The Women's International League for Peace and Freedom (WILPF) was founded in Geneva, Switzerland, in 1919, an outgrowth of the International Committee of Women for Permanent Peace, formed at the Hague during World War I. Composed primarily of white, educated, middle‐class women, the U.S. Section began as the Woman's Peace Party, organized by the social worker Jane Addams in 1915. Still functioning with international headquarters in Geneva, the WILPF has branches in countries across the globe.

With a peak membership of approximately 16,000 in the mid‐1930s, the U.S. Section was an active and influential organization in the American peace movement between the two world wars. This was due largely to the astute leadership of first president Addams, as well as that of the former Wellesley economics professor Emily Greene Balch and the Quaker activist Hannah Clothier Hull, and the administrative talents of executive secretary Dorothy Detzer and organization secretary Mildred Scott Olmsted. Addams and Balch were awarded the Nobel Peace Prize (1931 and 1946, respectively), the only American women so far to be so honored.

Only a minority of WILPF antiwar activists were absolute pacifists, but all were committed to a world that repudiated aggression and violence as a way of resolving disputes among nations. Erroneously accused by critics of isolationism, the interwar WILPF endorsed all cooperative endeavors internationally that did not involve war or preparation for war. It supported disarmament, consultative pacts, arbitration, and the World Court, and advocated aid to Jewish and other victims of Nazi persecution, but opposed U.S. involvement in World War II.

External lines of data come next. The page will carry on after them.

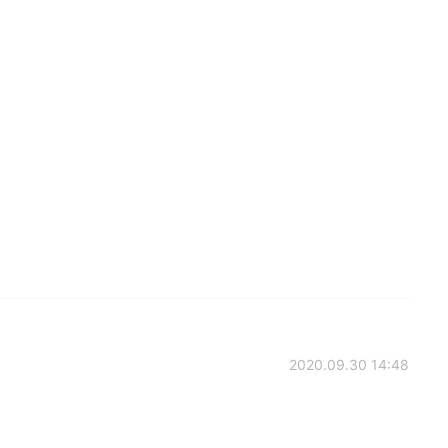
2020.09.30 14:48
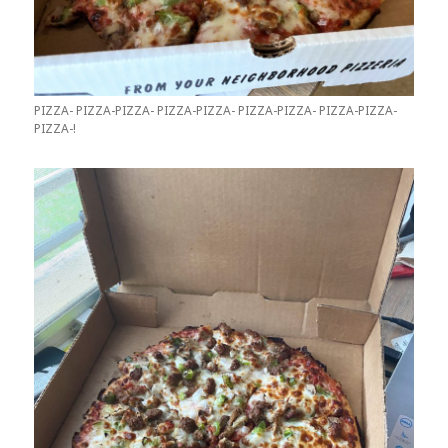
PIZZA- PIZZA-PIZZA- PIZZA-PIZZA- PIZZA-PIZZA- PIZZA-PIZZA-
PIZZA-!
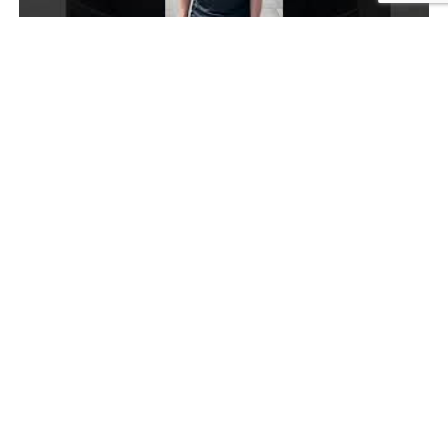
Top tips to manage exam stress
Video
Top tips to manage exam stress
University of the
for overall student
year
positivity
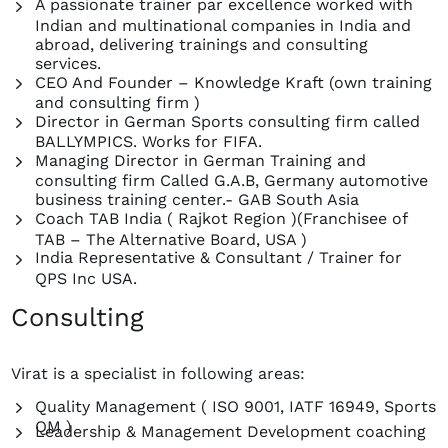
A passionate trainer par excellence worked with
Indian and multinational companies in India and
abroad, delivering trainings and consulting
services.
CEO And Founder – Knowledge Kraft (own training
and consulting firm )
Director in German Sports consulting firm called
BALLYMPICS. Works for FIFA.
Managing Director in German Training and
consulting firm Called G.A.B, Germany automotive
business training center.- GAB South Asia
Coach TAB India ( Rajkot Region )(Franchisee of
TAB – The Alternative Board, USA )
India Representative & Consultant / Trainer for
QPS Inc USA.
Consulting
Virat is a specialist in following areas:
Quality Management ( ISO 9001, IATF 16949, Sports
QM )
Leadership & Management Development coaching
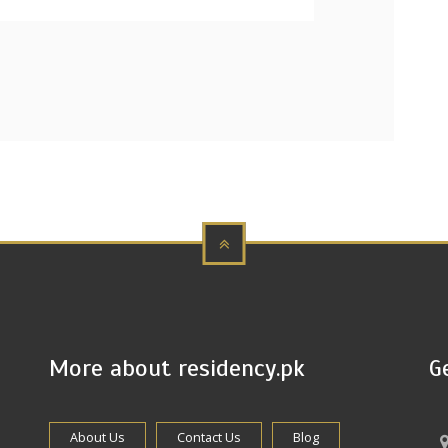
More about residency.pk
G
About Us
Contact Us
Blog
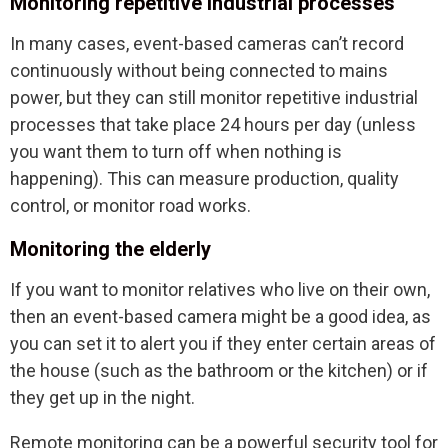
Monitoring repetitive industrial processes
In many cases, event-based cameras can’t record
continuously without being connected to mains
power, but they can still monitor repetitive industrial
processes that take place 24 hours per day (unless
you want them to turn off when nothing is
happening). This can measure production, quality
control, or monitor road works.
Monitoring the elderly
If you want to monitor relatives who live on their own,
then an event-based camera might be a good idea, as
you can set it to alert you if they enter certain areas of
the house (such as the bathroom or the kitchen) or if
they get up in the night.
Remote monitoring can be a powerful security tool for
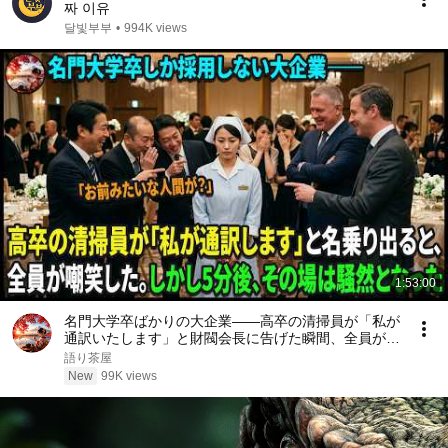
짜 이유
달빛부부
•
994K views
1:53:00
名門大学卒ばかりの大企業――高卒の清掃員が「私が
通訳いたします」と財閥会長に告げた瞬間、全員が嘲
笑した。しかし5分後、その場は静まり返った。#動
語り茶屋
エピソード#老後の物語 #家族の物語
New
99K views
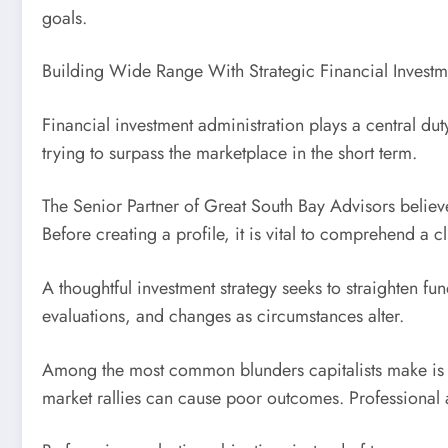
goals.
Building Wide Range With Strategic Financial Investm
Financial investment administration plays a central du
trying to surpass the marketplace in the short term.
The Senior Partner of Great South Bay Advisors believe
Before creating a profile, it is vital to comprehend a c
A thoughtful investment strategy seeks to straighten fu
evaluations, and changes as circumstances alter.
Among the most common blunders capitalists make is a
market rallies can cause poor outcomes. Professional 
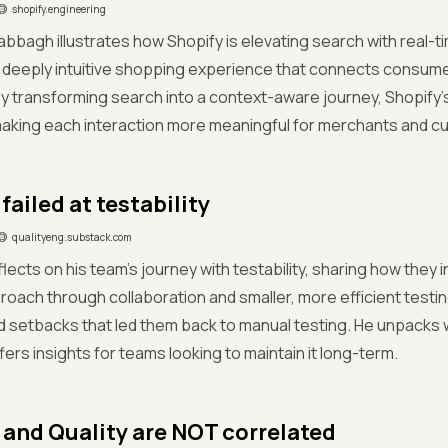
shopify.engineering
bbagh illustrates how Shopify is elevating search with real-
a deeply intuitive shopping experience that connects consumer
y transforming search into a context-aware journey, Shopify’
aking each interaction more meaningful for merchants and cu
ailed at testability
qualityeng.substack.com
flects on his team’s journey with testability, sharing how they i
roach through collaboration and smaller, more efficient test
setbacks that led them back to manual testing. He unpacks why
fers insights for teams looking to maintain it long-term.
 and Quality are NOT correlated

After 1945, the U.S. Section became alarmed by the Cold War, with its escalating arms race and nuclear weapons proliferation. Now led by Olmsted, the WILPF opposed American involvement in the Korean War and the Vietnam War; continued its longtime support of equal rights for women as well as for ethnic and racial minorities; and protested American low‐intensity warfare in Asia, Africa, and Latin America.
[See also Nonviolence; Pacifism; Peace and Antiwar Movements; Quakers.]

Bibliography

Harriet Hyman Alonso , Peace as a Women's Issue: A History of the U.S. Movement for World Peace and Women's Rights, 1991.
Margaret Hope Bacon , One Woman's Passion for Peace and Freedom: The Life of Mildred Scott Olmsted, 1993.
Carrie Foster , The Women and the Warriors: The U.S. Section of the Women's International League for Peace and Freedom, 1915–1946, 1995.